Aleppo residents get respite from shelling in 48-hour 'regime of calm'
A cessation of hostilities agreement brokered by Russia and the United States brought a measure of relief to the battered Syrian city of Aleppo yesterday but President Bashar al-Assad said he still sought a crushing victory over rebel forces.
Syrian state media said the army would abide by a "regime of calm" in the city that came into effect at 1am for 48 hours, and relative calm prevailed on yesterday morning after two weeks of death and destruction.
The army blamed Islamist insurgents for violating the agreement overnight by what it called indiscriminate shelling of some government-held residential areas of divided Aleppo. But residents said the violence had eased by morning and more shops had opened up.
Elsewhere in Syria, fighting persisted. Isil militants captured the Shaer gas field in eastern Syria, the first gain for the hardline jihadists in the Palmyra desert area since they lost the ancient city in March, according to rebel sources and a monitor.

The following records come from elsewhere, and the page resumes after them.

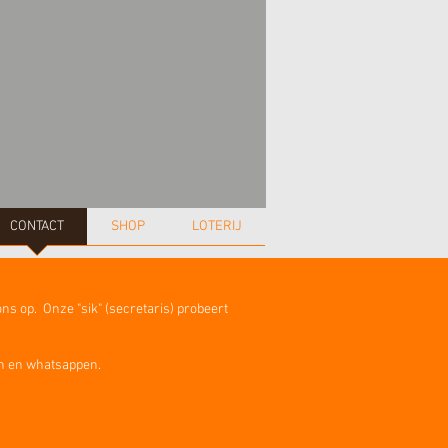
CONTACT
SHOP
LOTERIJ
ons op. Onze "sik" (secretaris) probeert
en en whatsappen.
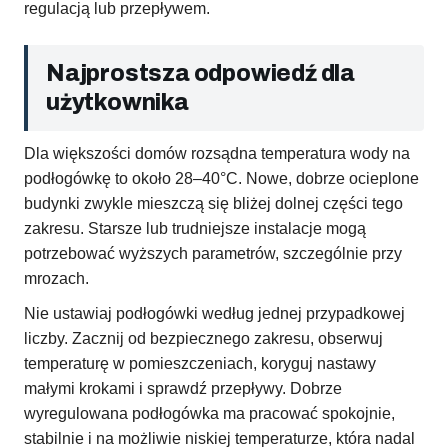
regulacją lub przepływem.
Najprostsza odpowiedź dla
użytkownika
Dla większości domów rozsądna temperatura wody na
podłogówkę to około 28–40°C. Nowe, dobrze ocieplone
budynki zwykle mieszczą się bliżej dolnej części tego
zakresu. Starsze lub trudniejsze instalacje mogą
potrzebować wyższych parametrów, szczególnie przy
mrozach.
Nie ustawiaj podłogówki według jednej przypadkowej
liczby. Zacznij od bezpiecznego zakresu, obserwuj
temperaturę w pomieszczeniach, koryguj nastawy
małymi krokami i sprawdź przepływy. Dobrze
wyregulowana podłogówka ma pracować spokojnie,
stabilnie i na możliwie niskiej temperaturze, która nadal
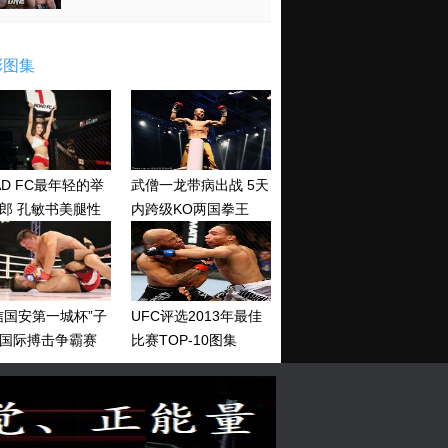
彩图集
AD FC最年轻的举
武僧一龙带病出战 5天
郎 孔敏书美腿性
内跨级KO两国拳王
神清纯
信国安第一城杯”子
UFC评选2013年最佳
国际搏击争霸赛
比赛TOP-10图集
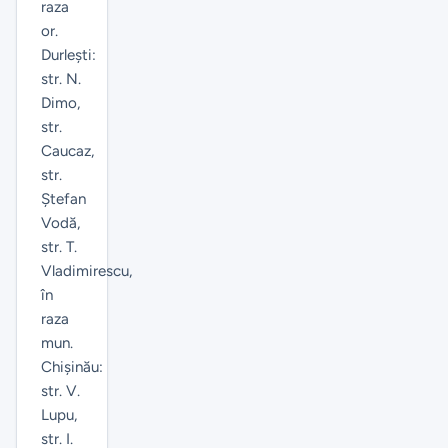
raza
or.
Durlești:
str. N.
Dimo,
str.
Caucaz,
str.
Ștefan
Vodă,
str. T.
Vladimirescu,
în
raza
mun.
Chișinău:
str. V.
Lupu,
str. I.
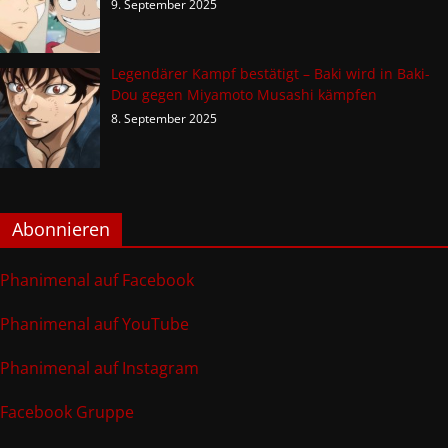
9. September 2025
Legendärer Kampf bestätigt – Baki wird in Baki-
Dou gegen Miyamoto Musashi kämpfen
8. September 2025
Abonnieren
Phanimenal auf Facebook
Phanimenal auf YouTube
Phanimenal auf Instagram
Facebook Gruppe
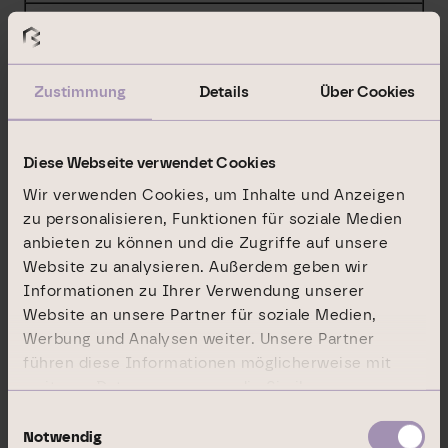
X
Vollständige Kette der Tochterunternehmen,
beginnend mit der obersten beherrschenden
Zustimmung
Details
Über Cookies
Person oder dem obersten beherrschenden
Unternehmen:
Diese Webseite verwendet Cookies
Unternehmen
Wir verwenden Cookies, um Inhalte und Anzeigen
zu personalisieren, Funktionen für soziale Medien
Stimmrechte in %, wenn 3% oder höher
anbieten zu können und die Zugriffe auf unsere
Website zu analysieren. Außerdem geben wir
Instrumente in %, wenn 5% oder höher
Informationen zu Ihrer Verwendung unserer
Summe in %, wenn 5% oder höher
Website an unsere Partner für soziale Medien,
Werbung und Analysen weiter. Unsere Partner
The Goldman Sachs Group, Inc.
führen diese Informationen möglicherweise mit
%
weiteren Daten zusammen, die Sie ihnen
bereitgestellt haben oder die sie im Rahmen Ihrer
Einwilligungsauswahl
%
Nutzung der Dienste gesammelt haben.
Notwendig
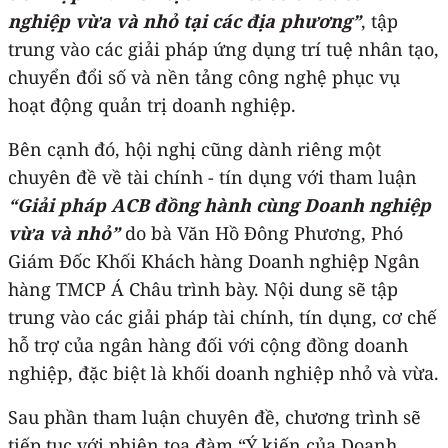
nghiệp vừa và nhỏ tại các địa phương”
, tập
trung vào các giải pháp ứng dụng trí tuệ nhân tạo,
chuyển đổi số và nền tảng công nghệ phục vụ
hoạt động quản trị doanh nghiệp.
Bên cạnh đó, hội nghị cũng dành riêng một
chuyên đề về tài chính - tín dụng với tham luận
“Giải pháp ACB đồng hành cùng Doanh nghiệp
vừa và nhỏ”
do bà Văn Hồ Đông Phương, Phó
Giám Đốc Khối Khách hàng Doanh nghiệp Ngân
hàng TMCP Á Châu trình bày. Nội dung sẽ tập
trung vào các giải pháp tài chính, tín dụng, cơ chế
hỗ trợ của ngân hàng đối với cộng đồng doanh
nghiệp, đặc biệt là khối doanh nghiệp nhỏ và vừa.
Sau phần tham luận chuyên đề, chương trình sẽ
tiếp tục với phiên tọa đàm “Ý kiến của Doanh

Assad said he would accept nothing less than an outright victory against rebels in Aleppo and across Syria, state media reported.
In a telegram sent to Russian President Vladimir Putin thanking Moscow for its military support, Assad said the army was set on "attaining final victory" and "crushing the aggression" in its fight against the rebels.
The British-based Syrian Observatory for Human Rights said at least one person was killed in rebel shelling overnight of the Midan neighbourhood on the government side of Aleppo, which was Syria's commercial hub and largest city before the war. Rockets also hit the New Aleppo district, state media said.
But a resident of the rebel-held eastern part of the city said that although warplanes flew overnight, there were none of the intense raids seen during the past 10 days of air strikes.